## Page text
▽
Data Sources
QuantEx separates market data ingestion from strategy logic. All data providers implement the abstract DataSource
interface.
Class | Use-case |
---|---|
CSVDataSource |
Local OHLCV CSV files. |
ParquetDataSource |
Columnar Parquet files (fast). |
(abstract) BacktestingDataSource |
Contract for fixed-length sources. |
CSV Example
from quantex.sources import CSVDataSource
ds = CSVDataSource("prices.csv", symbol="AAPL")
print(len(ds)) # number of rows
print(ds.peek_timestamp()) # first timestamp
Parquet Example
from quantex.sources import ParquetDataSource
ds = ParquetDataSource("btc.parquet", symbol="BTC-USD")
bar = ds.get_current_bar()
△
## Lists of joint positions
▽
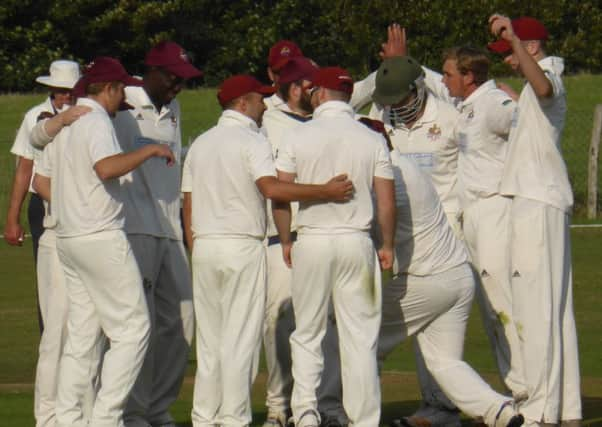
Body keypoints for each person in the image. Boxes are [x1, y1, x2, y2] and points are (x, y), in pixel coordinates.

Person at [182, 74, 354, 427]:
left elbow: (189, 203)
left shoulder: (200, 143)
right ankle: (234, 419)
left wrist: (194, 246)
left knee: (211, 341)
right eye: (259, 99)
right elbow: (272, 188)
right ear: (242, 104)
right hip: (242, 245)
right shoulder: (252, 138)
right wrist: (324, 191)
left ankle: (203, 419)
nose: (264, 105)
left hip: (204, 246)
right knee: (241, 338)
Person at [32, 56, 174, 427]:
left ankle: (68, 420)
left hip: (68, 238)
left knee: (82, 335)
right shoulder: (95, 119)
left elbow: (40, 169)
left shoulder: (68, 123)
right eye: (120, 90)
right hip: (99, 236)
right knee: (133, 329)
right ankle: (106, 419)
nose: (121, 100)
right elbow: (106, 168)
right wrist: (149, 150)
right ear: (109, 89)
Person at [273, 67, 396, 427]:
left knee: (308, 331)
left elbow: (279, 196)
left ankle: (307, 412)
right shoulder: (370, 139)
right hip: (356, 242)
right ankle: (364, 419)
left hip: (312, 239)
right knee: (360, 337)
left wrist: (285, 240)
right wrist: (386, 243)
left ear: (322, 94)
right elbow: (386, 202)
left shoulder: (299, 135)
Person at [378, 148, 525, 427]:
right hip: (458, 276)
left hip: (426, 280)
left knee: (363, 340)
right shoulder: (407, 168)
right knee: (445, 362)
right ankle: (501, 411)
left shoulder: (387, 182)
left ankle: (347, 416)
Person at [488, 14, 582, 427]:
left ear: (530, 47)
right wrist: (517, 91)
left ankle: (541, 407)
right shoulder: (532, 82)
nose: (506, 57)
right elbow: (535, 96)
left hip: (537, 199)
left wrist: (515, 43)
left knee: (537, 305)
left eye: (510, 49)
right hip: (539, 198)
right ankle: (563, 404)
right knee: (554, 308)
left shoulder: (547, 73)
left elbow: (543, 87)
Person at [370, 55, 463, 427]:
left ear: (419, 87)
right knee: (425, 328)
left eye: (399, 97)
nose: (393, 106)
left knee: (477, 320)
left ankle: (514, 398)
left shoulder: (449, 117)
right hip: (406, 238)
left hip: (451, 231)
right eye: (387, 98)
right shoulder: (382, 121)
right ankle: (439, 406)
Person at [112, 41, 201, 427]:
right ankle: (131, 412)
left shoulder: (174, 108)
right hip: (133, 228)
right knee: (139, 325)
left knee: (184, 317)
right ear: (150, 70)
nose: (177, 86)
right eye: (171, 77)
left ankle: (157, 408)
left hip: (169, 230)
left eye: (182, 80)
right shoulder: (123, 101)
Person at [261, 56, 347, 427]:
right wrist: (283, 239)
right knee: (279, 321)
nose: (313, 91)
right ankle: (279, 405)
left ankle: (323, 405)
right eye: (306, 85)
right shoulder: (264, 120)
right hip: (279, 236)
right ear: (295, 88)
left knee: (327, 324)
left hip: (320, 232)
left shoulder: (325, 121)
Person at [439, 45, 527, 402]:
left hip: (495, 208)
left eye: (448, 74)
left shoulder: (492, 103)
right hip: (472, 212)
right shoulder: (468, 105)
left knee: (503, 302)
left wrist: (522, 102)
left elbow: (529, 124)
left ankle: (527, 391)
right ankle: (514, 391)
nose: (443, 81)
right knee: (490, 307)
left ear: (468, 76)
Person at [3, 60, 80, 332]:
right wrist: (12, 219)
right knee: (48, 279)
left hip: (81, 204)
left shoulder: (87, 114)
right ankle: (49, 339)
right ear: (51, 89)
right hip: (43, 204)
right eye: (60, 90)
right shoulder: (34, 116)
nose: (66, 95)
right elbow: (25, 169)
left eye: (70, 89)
△
▽
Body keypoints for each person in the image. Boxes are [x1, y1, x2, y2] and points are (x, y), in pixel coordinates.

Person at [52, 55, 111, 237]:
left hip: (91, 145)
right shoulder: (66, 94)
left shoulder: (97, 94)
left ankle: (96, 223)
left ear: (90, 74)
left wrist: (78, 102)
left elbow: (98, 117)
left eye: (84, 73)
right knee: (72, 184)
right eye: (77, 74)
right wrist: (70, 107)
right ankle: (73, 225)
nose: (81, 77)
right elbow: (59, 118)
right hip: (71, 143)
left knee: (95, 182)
△
## Task details
Please pick up the QuantEx data sources page after its final line and carry it further.

## Response area
print(bar.close)
Required Columns
All OHLCV sources must provide: timestamp
, open
, high
, low
, close
, volume
.
Custom Sources
Implement:
class MySource(BacktestingDataSource):
def __len__(self): ...
def get_raw_data(self): ... # pandas.DataFrame indexed by timestamp
def get_current_bar(self): ...
def get_lookback_data(self, n): ...
def peek_timestamp(self): ...
Return types mirror the built-ins so the engine remains agnostic.